My primary fear when faced with the need to go on a mood stabilizing medication was that I wouldn’t be me anymore.
I would be numb. I would be dumb. I would be . . . stable.
My creativity comes from chaos and change. How could I possibly live life if I weren’t bouncing rapidly from insane manic highs that allowed me to have a million ideas a minute to drastic lows that gave me what I thought was the perspective I needed to churn out brilliance when fog lifted?
What would I do if I couldn’t write anymore? Draw? Design? What if that all went away?
And some people will always be willing to say that you will be deadened by the stabilizers. Not just stable, but immobile.
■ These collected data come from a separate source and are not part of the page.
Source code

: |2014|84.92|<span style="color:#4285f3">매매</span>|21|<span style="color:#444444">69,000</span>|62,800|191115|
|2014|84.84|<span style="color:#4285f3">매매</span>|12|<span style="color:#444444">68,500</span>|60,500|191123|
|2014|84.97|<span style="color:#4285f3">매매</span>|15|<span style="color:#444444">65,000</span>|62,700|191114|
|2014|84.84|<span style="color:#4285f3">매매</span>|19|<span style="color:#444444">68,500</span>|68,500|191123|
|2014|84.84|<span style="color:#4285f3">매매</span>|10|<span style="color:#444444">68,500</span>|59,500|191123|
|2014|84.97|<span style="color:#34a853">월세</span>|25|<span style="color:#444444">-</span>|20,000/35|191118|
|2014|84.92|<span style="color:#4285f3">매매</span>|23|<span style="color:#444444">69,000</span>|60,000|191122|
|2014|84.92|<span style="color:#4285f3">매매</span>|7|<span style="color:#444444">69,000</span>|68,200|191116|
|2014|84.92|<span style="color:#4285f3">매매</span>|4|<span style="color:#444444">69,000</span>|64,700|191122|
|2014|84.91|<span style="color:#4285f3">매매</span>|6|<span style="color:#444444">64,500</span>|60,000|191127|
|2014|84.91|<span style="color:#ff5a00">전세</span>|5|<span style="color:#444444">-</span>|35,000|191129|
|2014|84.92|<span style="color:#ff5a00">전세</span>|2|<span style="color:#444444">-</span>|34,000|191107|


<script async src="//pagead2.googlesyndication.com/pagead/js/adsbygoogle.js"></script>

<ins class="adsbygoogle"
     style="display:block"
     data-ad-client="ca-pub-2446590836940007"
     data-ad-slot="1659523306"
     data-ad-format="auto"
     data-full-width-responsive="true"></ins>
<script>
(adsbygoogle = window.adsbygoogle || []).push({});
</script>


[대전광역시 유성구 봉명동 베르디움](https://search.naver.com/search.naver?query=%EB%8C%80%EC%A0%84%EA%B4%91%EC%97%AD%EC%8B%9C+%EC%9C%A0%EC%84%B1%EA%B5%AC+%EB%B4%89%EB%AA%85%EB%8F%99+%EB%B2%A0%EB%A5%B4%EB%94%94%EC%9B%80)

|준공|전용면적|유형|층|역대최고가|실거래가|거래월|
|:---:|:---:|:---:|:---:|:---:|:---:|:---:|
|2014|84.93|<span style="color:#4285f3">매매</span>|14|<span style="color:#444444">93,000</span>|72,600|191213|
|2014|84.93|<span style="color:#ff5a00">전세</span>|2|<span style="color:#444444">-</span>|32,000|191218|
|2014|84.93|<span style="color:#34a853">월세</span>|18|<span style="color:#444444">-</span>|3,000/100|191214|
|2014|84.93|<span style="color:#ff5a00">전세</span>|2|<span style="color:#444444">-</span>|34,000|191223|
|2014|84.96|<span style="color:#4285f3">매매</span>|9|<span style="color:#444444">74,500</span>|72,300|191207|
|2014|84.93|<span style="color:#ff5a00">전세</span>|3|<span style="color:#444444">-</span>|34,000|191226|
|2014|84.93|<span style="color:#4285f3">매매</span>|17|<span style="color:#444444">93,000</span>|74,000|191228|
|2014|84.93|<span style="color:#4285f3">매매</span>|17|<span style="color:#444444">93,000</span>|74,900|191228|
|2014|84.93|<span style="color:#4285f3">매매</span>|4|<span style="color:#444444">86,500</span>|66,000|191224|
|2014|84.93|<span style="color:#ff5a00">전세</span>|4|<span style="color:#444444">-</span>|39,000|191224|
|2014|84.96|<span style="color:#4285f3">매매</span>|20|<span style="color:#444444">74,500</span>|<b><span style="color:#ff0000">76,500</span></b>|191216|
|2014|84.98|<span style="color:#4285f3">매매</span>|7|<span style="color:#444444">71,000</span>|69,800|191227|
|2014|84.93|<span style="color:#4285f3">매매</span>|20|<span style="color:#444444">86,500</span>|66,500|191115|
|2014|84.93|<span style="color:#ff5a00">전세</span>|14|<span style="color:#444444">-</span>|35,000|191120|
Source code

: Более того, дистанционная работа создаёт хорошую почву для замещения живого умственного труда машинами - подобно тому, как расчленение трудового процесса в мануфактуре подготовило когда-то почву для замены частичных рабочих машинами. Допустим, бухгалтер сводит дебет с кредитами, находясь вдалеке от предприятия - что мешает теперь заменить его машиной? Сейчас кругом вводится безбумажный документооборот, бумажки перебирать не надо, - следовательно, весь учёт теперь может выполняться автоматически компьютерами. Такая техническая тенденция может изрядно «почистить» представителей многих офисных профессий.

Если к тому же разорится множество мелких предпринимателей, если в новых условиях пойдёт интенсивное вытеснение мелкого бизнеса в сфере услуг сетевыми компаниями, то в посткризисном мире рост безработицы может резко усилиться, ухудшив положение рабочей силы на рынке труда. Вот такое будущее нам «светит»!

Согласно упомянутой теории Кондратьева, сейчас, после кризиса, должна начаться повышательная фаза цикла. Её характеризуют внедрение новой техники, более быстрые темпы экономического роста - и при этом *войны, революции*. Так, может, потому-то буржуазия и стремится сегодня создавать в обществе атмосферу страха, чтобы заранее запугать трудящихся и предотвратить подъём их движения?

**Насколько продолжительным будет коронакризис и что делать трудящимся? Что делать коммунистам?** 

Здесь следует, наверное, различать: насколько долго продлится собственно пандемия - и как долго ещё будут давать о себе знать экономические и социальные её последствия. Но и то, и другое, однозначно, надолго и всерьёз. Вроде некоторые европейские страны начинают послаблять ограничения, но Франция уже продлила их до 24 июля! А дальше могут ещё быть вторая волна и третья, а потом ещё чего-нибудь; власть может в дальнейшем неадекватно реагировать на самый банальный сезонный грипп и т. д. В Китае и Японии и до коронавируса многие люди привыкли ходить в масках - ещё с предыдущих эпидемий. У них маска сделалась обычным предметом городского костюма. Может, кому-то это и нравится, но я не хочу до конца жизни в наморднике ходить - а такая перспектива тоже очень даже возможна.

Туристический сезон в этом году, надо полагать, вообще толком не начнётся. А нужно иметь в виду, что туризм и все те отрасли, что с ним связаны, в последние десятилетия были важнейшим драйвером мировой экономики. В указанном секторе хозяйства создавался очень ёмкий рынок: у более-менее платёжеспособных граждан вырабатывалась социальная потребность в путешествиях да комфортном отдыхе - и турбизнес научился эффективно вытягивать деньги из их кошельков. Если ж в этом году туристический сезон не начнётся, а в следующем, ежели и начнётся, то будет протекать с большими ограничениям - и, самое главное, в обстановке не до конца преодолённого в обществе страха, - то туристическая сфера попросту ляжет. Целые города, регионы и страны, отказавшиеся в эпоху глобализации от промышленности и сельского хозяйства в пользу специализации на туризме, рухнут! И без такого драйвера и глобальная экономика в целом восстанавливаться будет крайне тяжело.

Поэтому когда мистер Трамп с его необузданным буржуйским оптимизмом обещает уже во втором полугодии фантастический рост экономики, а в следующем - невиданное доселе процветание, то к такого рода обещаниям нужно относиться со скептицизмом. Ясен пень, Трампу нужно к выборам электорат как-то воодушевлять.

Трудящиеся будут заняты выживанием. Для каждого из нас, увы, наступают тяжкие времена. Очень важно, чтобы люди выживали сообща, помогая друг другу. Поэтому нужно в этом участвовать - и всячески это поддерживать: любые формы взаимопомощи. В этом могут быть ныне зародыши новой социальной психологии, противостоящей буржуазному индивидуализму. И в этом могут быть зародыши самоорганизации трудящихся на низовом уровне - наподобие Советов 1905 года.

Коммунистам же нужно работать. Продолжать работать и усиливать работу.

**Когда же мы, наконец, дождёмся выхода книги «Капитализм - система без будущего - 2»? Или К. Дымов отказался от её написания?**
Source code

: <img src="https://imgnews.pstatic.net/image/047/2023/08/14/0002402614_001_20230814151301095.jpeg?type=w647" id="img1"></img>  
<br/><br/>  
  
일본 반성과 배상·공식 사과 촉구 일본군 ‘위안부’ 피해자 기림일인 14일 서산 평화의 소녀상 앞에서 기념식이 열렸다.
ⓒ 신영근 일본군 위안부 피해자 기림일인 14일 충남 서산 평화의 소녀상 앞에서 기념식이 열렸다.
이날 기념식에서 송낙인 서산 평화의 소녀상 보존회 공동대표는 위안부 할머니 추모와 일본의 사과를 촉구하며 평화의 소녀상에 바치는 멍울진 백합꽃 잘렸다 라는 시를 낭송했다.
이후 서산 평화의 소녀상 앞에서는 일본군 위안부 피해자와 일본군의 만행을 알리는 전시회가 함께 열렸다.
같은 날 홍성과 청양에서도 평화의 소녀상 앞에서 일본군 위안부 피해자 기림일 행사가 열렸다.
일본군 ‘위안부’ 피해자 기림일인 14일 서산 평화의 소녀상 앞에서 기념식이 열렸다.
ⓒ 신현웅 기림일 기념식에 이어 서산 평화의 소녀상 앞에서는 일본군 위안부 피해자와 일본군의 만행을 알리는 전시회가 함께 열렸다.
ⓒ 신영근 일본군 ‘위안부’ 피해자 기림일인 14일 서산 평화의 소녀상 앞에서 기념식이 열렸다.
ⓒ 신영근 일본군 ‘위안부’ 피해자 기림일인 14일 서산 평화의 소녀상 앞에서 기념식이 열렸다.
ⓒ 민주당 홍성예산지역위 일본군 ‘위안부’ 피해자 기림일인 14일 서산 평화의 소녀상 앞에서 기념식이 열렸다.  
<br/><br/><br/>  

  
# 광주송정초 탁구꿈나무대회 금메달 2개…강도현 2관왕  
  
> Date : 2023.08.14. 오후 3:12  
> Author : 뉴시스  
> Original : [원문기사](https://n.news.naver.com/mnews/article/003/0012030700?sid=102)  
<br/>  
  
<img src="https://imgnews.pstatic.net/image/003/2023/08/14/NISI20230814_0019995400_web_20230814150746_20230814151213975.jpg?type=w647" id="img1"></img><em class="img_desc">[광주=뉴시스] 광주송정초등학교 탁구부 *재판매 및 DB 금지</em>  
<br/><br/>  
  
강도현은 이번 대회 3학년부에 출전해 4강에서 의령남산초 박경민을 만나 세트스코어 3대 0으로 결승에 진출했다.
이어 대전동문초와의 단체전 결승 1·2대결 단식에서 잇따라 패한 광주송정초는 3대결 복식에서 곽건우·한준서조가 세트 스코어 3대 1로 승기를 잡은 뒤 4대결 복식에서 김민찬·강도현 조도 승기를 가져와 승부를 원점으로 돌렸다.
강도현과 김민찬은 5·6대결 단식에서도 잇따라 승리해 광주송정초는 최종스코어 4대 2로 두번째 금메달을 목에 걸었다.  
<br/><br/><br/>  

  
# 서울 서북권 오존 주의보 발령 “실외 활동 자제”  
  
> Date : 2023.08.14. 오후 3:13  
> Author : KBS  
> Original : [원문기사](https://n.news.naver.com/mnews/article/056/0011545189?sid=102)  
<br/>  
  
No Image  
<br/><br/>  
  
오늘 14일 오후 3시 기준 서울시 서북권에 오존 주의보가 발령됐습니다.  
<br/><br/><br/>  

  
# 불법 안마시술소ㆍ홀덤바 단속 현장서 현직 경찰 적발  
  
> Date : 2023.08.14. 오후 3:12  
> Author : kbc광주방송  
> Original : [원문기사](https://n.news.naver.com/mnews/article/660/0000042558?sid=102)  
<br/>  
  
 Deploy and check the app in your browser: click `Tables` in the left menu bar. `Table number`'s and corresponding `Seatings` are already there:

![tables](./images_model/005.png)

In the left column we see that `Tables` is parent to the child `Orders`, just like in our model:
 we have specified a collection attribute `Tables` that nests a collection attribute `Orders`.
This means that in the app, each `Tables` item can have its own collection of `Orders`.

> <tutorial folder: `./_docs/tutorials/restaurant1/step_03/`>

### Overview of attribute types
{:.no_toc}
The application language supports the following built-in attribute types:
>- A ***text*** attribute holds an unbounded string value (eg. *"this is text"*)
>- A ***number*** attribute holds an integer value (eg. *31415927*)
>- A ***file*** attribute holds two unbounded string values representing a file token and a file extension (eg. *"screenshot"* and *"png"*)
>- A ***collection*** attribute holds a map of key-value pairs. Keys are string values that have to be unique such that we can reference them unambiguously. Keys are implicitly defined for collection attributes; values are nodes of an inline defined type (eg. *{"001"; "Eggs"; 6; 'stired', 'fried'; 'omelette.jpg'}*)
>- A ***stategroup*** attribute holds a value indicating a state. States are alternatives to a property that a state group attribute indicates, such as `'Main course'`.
Things were too hard, though, this way. Unmedicated. I was unpredictable. Irrational at time. Grandiose and immortal in one moment, then fighting for the energy to take my next breath in the following moment. Even if I could never create again, at least, perhaps, I could focus well enough to get some job or other, to parent, to be a good partner to my husband.
I was on the medication for over a month when I realized I had never actually written anything while manic.
I had never charted out and calculated a knitting pattern for publication while manic.
I had never created any new fabulous recipe while . . . you get it by now . . . manic.
But with the medication, I was able to do these things. I was writing again. I was cooking again. I designed a few things from time to time.
The difference was clear after awhile. When I was in those upswings that I found to be so creative, I had infinite ideas rushing through my brain, each competing for attention, none getting any. I would feel that mad rush of ingenuity at every turn, and be so overstimulated that there was nothing to be done with any of it. It was not creativity, it was mania.
I don’t have that rush any more. Just one idea following the next along a logical path to the next creation.